Lui abbassò colpevole lo sguardo: -Il mio paese e quello di altri folletti è stato conquistato da Brax e noi pur di non combattere abbiamo ceduto subito. Abbiamo scelto di diventare loro schiavi, ora non è più strano trovarci a servire qualcuno-.
La ragazza osservò dura la creatura e con tono sprezzante gli disse: -Poi parlate di noi Úmarth… Noi almeno non cediamo al tiranno, noi combattiamo… Voi siete solo dei codardi- abbassò lo sguardo all’altezza del suo -E ti dimostrerò che siamo meglio di voi… Portasfortuna o no- il folletto fece per dire qualcosa ma si zittì ancor prima di iniziare.
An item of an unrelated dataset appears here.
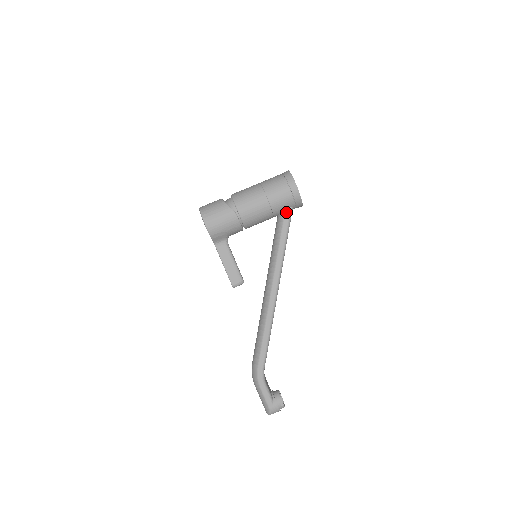
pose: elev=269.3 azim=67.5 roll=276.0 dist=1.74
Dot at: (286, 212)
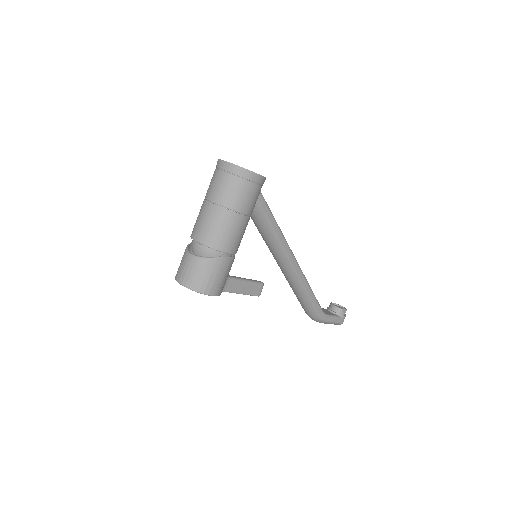
Dot at: (259, 201)
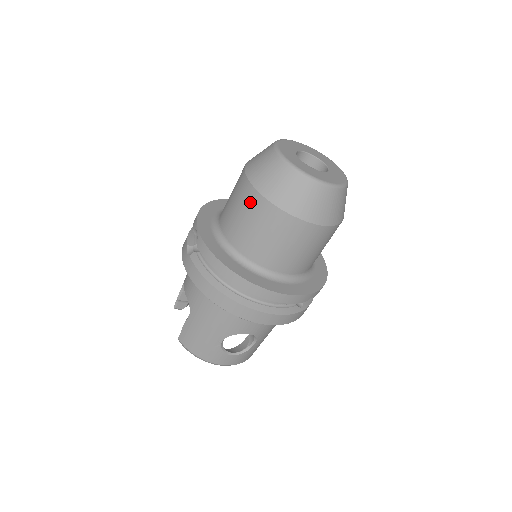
Il gracchiare improvviso proveniente da un corvo di passaggio fece capire che era ora di mettersi all’opera e velocemente si mischiarono tra i mercanti riuscendo a passare.
Vennero catapultati nella confusione del mercato di Thur, non era stupendo e grande come quello di Zerkatt, era il suo completo opposto: i colori vivaci del secondo venivano sostituiti da quelli cupi delle tende scure che delimitavano le postazioni dei venditori; i profumi non erano più quelli deliziosi, ma acri e pungenti della fuliggine proveniente dalle numerose fucine, lungo le viuzze, che producevano armi in grandi quantità; il mercato si sviluppava in una piccola piazzola, dove i carri prendevano il loro posto, e poi si espandeva lungo i stretti vicoli formati dalle abitazioni e che le bancarelle facevano apparire ancora più angusti; sembrava di immergersi in un mare cupo in tempesta da quanta gente vi partecipava; il clima non era quello tipico festoso, ma solo uno schiamazzo continuo di persone che trattavano prezzi od accusando l’altro di imbrogliare.
Le mura alte e scure rendevano maggiormente tenebroso tutto l’ambiente e poi in lontananza i tre avventurieri potevano ammirare il mostro di castello che Brax si era fatto costruire nel corso degli anni: una titanica costruzione lucente nera, scolpita nell’ematite, priva di torrioni ma spine enormi al loro posto; nessun essere avrebbe mai voluto essere portato al cospetto del tiranno all’interno del suo castello.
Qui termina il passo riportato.